## A tarefa
Liste os cômodos da casa citados no trecho, na ordem em que aparecem.

## Trecho
....
Ele era todo arrumadinho. Arrumadinho demais
naquela biblioteca caótica. Tinha uma profunda cicatriz no antebraço
direito. Estava intrigada com o que via ali, tentando decifrar o que havia de
errado, quando ele disparou sua metralhadora giratória em minha direção.
Perguntou o que eu fazia. Nestas horas adoro brincar de ‘mim não fala inglês’.
Ian me socorreu e enquanto os dois papeavam, desliguei meu ‘translator’ para me
concentrar no que estava ao meu redor.
Não sei em que ponto da conversa, John decidiu
que ia nos mostrar a parte da casa que estava para alugar. Saímos da biblioteca
e começávamos a descer uma escadinha, quando ele ordenou: “Feche a porta!”.
Ops, fechei a porta de novo.
Foi tudo muito rápido, mas quando dei por mim,
estávamos num porão com uma cama baixa e um armário com portas espelhadas, que
cobria a parede de fora a fora. O chão era gelado. Não tinha janelas. Parecia
mais um cativeiro do que um quarto. Quando entramos no banheiro decadente, com
torneiras enferrujadas e teto baixo, John calou a boca. Pensou um pouco e disse
num tom estranhíssimo, teatral mesmo: Paz. ((...)) “Escutem, vocês estão
ouvindo alguma coisa?” Nós, cordeirinhos, balançamos as nossas cabeças
negativamente. “É isso, ele disse. Este lugar tem que ser assim, pacífico”.
Senti um calafrio subindo pela espinha.
Subimos um pequeno lance de escada e chegamos à
sala. De um lado, prateleiras de fórmica branca caindo aos pedaços com frisos
de metalon arrematando as beiradas. Um jogo de mesas e cadeiras, que eu tenho
certeza, foi prêmio do Baú da Felicidade na década de setenta. E finalmente um
arremedo de sofá com um colchão encardido enrolado em cima. O lustre era
pavoroso. Uma coisa indescritível que talvez, talvez, tenha sido ok na década
de cinquenta. Senti uma onda de pena pelo tal John-tenta-manter-as-aparências.
Foi aí que ele se traiu. Até então ele batia na tecla de que era um negócio da
China e que muita gente, mas muita gente mesmo, estava interessada em alugar o
porão. Foi então que ele disse que duas pessoas haviam pagado o depósito e
desistido de morar lá. Tive que desviar o meu olhar do Ian. Tive medo de cair
na gargalhada.
Nosso tour guiado ainda não havia acabado.
....
Registros extraídos de uma coleção:
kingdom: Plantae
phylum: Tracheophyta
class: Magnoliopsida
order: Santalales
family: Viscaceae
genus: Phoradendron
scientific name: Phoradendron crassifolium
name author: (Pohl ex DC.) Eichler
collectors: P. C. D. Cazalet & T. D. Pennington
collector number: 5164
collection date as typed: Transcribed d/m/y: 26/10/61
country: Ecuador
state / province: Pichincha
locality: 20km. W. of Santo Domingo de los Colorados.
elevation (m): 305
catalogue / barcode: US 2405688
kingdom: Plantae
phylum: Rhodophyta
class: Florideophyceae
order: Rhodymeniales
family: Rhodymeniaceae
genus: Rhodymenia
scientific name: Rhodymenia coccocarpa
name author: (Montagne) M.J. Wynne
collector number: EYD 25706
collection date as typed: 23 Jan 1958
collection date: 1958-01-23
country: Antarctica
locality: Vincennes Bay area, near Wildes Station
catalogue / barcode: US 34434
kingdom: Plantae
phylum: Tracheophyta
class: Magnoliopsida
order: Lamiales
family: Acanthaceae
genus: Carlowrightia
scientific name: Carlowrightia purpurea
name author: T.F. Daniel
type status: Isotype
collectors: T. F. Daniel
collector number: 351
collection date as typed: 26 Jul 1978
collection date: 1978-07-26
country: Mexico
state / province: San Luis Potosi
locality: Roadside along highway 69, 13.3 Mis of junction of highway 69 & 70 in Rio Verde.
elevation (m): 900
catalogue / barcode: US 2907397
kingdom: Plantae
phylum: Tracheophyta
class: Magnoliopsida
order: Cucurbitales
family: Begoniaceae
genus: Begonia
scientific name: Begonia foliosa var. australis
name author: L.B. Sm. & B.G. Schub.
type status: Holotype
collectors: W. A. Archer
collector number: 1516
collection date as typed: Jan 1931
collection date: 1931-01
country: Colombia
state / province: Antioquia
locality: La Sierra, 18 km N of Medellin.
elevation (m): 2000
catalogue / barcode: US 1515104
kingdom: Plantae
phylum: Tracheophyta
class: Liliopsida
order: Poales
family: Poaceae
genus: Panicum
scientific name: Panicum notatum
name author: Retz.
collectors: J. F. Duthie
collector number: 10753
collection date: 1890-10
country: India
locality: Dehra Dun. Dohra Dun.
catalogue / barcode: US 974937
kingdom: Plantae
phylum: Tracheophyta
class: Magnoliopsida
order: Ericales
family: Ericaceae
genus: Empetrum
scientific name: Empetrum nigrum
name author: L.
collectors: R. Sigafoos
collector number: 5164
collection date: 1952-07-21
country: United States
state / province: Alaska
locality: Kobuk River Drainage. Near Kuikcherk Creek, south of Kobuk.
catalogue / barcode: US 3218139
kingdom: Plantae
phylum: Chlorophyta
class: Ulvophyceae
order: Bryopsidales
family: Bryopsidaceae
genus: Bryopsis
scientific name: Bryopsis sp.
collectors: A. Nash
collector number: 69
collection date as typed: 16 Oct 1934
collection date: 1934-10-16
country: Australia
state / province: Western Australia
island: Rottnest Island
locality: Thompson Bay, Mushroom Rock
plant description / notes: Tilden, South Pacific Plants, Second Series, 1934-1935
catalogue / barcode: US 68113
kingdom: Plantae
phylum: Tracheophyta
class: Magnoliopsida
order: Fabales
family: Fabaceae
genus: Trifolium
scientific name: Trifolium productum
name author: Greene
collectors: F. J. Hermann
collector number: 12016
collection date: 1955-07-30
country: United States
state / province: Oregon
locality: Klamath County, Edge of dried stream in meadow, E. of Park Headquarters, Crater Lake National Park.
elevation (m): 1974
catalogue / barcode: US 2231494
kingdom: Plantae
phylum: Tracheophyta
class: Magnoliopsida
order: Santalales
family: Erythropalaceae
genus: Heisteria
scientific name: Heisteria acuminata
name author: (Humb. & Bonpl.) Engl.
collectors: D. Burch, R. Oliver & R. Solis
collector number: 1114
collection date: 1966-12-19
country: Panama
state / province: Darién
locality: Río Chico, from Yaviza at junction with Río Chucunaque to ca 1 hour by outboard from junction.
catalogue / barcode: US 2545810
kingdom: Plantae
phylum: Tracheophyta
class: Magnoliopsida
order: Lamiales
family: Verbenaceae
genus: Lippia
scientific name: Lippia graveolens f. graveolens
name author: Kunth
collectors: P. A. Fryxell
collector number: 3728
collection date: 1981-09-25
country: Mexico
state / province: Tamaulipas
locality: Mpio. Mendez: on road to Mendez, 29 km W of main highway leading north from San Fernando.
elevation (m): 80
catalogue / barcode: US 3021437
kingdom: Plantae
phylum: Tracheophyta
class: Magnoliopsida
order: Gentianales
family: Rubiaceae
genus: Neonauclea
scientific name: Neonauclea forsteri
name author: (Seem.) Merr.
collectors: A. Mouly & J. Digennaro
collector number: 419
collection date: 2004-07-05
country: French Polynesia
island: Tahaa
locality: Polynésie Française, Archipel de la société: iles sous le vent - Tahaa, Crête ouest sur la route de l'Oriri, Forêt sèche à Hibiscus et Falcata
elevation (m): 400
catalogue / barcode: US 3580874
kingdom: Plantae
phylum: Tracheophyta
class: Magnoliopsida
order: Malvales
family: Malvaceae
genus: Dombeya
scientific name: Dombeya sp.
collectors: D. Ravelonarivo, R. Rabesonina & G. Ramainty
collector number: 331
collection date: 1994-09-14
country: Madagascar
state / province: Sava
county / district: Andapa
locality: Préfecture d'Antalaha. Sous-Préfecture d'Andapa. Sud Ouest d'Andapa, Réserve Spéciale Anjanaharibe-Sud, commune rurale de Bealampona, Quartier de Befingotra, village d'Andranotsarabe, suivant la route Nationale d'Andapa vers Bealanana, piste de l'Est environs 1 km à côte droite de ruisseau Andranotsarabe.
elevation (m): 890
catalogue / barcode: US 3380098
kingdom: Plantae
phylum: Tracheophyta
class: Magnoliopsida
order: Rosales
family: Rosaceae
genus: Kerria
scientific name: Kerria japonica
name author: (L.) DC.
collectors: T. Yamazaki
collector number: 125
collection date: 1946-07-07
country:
....
## Sua resposta
Biblioteca, porão, banheiro e sala.